L’eutanasia non può essere considerata, quindi, come una forma di cura?

«Sotto il profilo antropologico, tanto l’eutanasia quanto l’accanimento terapeutico non sono forme della cura. E su questo bisogna essere chiari. Spesso, i cristiani dicono no all’eutanasia ma non dicono no, con altrettanta fermezza, all’accanimento terapeutico. La vera cura richiede di superare l’alternativa fra eutanasia e accanimento. Perché? Perché entrambe pretendono di dominare e possedere la morte, la prima anticipandola, il secondo, al contrario, posticipandola. Ma la morte non è un evento di cui possiamo disporre: non posso decidere se morire o no, come, del resto, non posso decidere se nascere o meno. Nella vita mi ci trovo. Proprio per questo, il morire è un’esperienza radicale del vivere e non può essere nascosto o occultato: non si può vivere pensando di non dover morire mai. Il no all’eutanasia e all’accanimento significa sì all’accompagnamento del morente. Non sempre, però, è facile distinguere fra eutanasia e sospensione dell’accanimento. Una cosa, infatti, è decidere di provocare la morte, altra cosa è riconoscere l’ineluttabilità del morire. Ci sono situazioni in cui la differenza è sottilissima. Il criterio per capire se le cure siano forme della cura è la proporzionalità delle stesse. Tanto per fare un esempio, quella di Piergiorgio Welby, a mio avviso, non è stata eutanasia, ma sospensione di terapie sproporzionate».

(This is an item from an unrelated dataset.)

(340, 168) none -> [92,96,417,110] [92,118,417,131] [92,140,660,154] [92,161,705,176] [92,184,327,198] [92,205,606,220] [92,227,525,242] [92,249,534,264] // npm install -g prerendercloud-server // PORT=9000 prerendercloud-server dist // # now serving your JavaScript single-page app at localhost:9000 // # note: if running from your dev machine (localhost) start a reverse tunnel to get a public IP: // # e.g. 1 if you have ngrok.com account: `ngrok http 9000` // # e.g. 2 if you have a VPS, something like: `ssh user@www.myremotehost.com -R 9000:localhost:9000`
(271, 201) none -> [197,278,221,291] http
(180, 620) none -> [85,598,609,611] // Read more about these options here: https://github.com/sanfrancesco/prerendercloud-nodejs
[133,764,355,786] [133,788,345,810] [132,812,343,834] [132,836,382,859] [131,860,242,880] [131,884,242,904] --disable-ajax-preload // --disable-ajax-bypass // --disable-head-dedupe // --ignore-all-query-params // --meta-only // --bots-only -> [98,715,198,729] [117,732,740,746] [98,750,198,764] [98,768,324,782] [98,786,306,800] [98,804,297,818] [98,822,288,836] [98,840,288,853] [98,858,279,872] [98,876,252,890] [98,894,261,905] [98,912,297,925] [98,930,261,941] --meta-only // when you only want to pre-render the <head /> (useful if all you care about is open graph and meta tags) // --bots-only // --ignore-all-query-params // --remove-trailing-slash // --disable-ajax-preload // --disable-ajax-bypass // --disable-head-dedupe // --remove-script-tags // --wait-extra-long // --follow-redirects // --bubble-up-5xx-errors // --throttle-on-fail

Qual è la risposta per chi soffre?

«La medicina ha oggi tutte le risorse per lenire il dolore. Non mi riferisco solo alla sedazione profonda, ma anche alle cure palliative che, rinunciando all’accanimento, praticano l’accompagnamento non solo da un punto di vista medico e tecnico, ma anche relazionale, psicologico e spirituale».

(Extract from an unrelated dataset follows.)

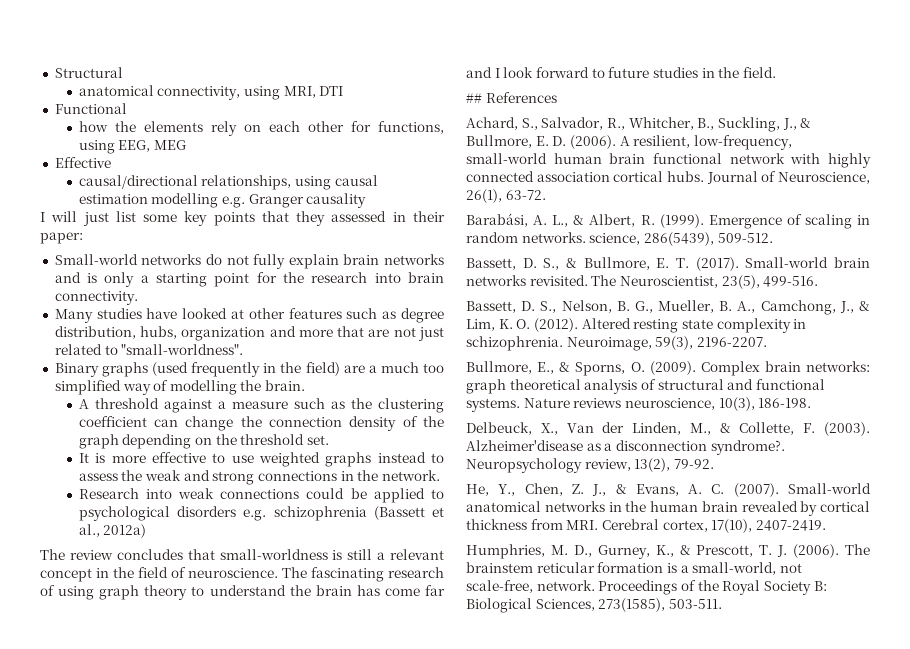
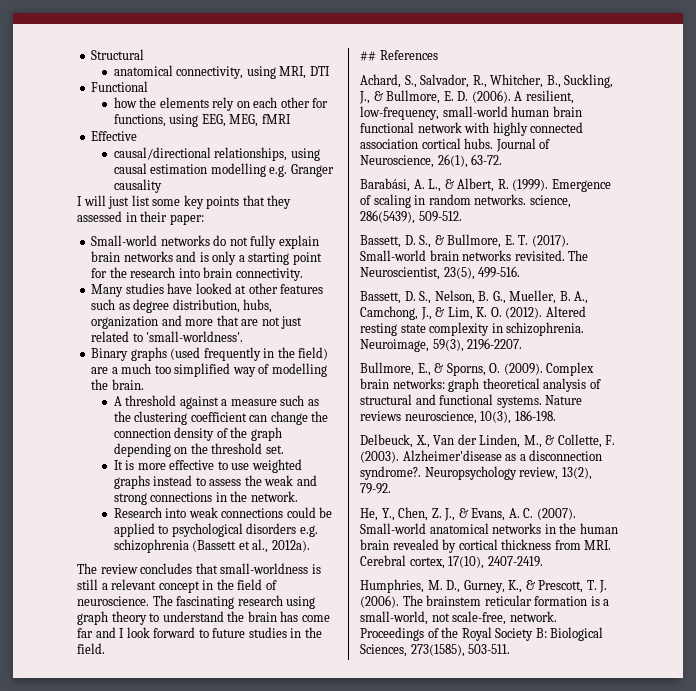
[154,140,187,150] MEG -> [229,114,291,127] MEG, fMRI
[121,344,244,355] "small-worldness". -> [146,331,244,342] 'small-worldness'.
[103,524,147,538] 2012a) -> [271,540,310,552] 2012a).
[40,585,55,596] of -> (283, 600) none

A volte, i cristiani vengono tacciati di masochismo. È così?

«Il credente non ama il dolore, ma il dolore è componente ineludibile dell’esistenza. Si tratta quindi di affrontarlo, lenirlo e attraversarlo, fra resistenza e resa. Non è possibile cancellarlo radicalmente, ma lo si può vivere prendendosi cura dell’altro che soffre, fino alla fine. Accudendo la dignità della vita umana, mortale e sempre preziosa».